Prerequisites: MATH 170 or department placement. This course is cross-listed as COMP 180 and MATH 180. Offered every semester.
Attributes: Appropriate for First-Year, ENST Foundations (ESFN)

198 Philosophy of Data
This an introduction to philosophical issues arising in data science. Students will discuss, read and write about some important ethical issues that arise in the practice of data sciences, such as discrimination, privacy, consent, trust, and justice. To help clarify those issues, students will also learn about some connected issues in the epistemology and metaphysics of data science, such as the nature of statistical inference and of algorithms.
Prerequisites: MATH 121 or DATA/COMP/MATH 180 or ECON 298. This course is cross-listed as PHIL 258. Offered every semester.
Attributes: Ethics Elective, Humanities

200 Data Systems for Data Analytics
A comprehensive introduction to the access, structure, storage, and representation of data as it applies to data analytics. The tabular data model, relational data model, and hierarchical data model are studied. Topics include the use of structured query language (SQL) to extract and manipulate data from a relational database, APIs to extract information from web services, and methodologies for processing unstructured data.

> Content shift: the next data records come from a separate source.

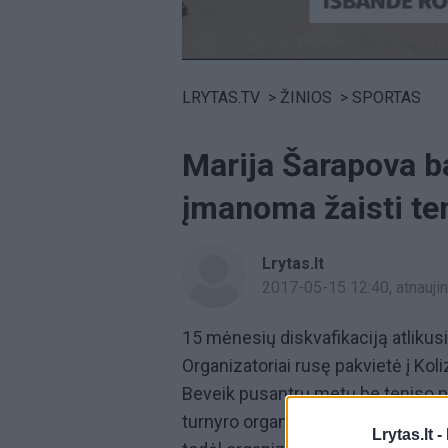
Volume
0%
LRYTAS.TV
>
ŽINIOS
>
SPORTAS
Marija Šarapova ba
įmanoma žaisti ten
Lrytas.lt
2017-05-15 12:40
, atnauj
15 mėnesių diskvafikaciją atlikus
Organizatoriai rusę pakvietė į Koli
Beveik pusantrų metų be teniso pr
turnyro organizatorių. Dėl itin žem
Lrytas.lt -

The primary programming language used in the course is Python.
Prerequisite: COMP 130 or 132, and DATA/COMP/MATH 180. Cross-listed with COMP 200. Offered every semester.

201 Special Topics
Topics to be announced when offered.
Prerequisite: Dependent upon topic.

300 Statistical and Machine Learning
An introduction to the fundamental concepts and methods for statistical and machine learning. Focus is given on providing both a theoretical foundation and the practical skills needed to apply machine learning to a variety of applications in various disciplines. Topics include supervised methods such as regression and classification, and unsupervised methods such as clustering and dimensionality reduction.
Prerequisite: COMP/DATA 200 and MATH 225. Offered every semester.

301 Special Topics
Topics to be announced when offered.
Prerequisite: Dependent upon topic.

400 Data Analytics Capstone
A capstone course that provides students with an opportunity to apply the data analytics knowledge they have acquired to independent research projects. At least one of the projects must be derived from the chosen discipline specific electives. Students will get experience in all aspects of solving real-world problems, including project planning, consideration of legal and ethical issues, collecting and processing data, analyzing and interpreting results, writing reports, and giving presentations.
Prerequisites: DATA 300, completion of ECON 298 or concurrent registration in MATH 325, DATA 198/PHIL 258 and the three-course disciplinary sequence. Offered every spring.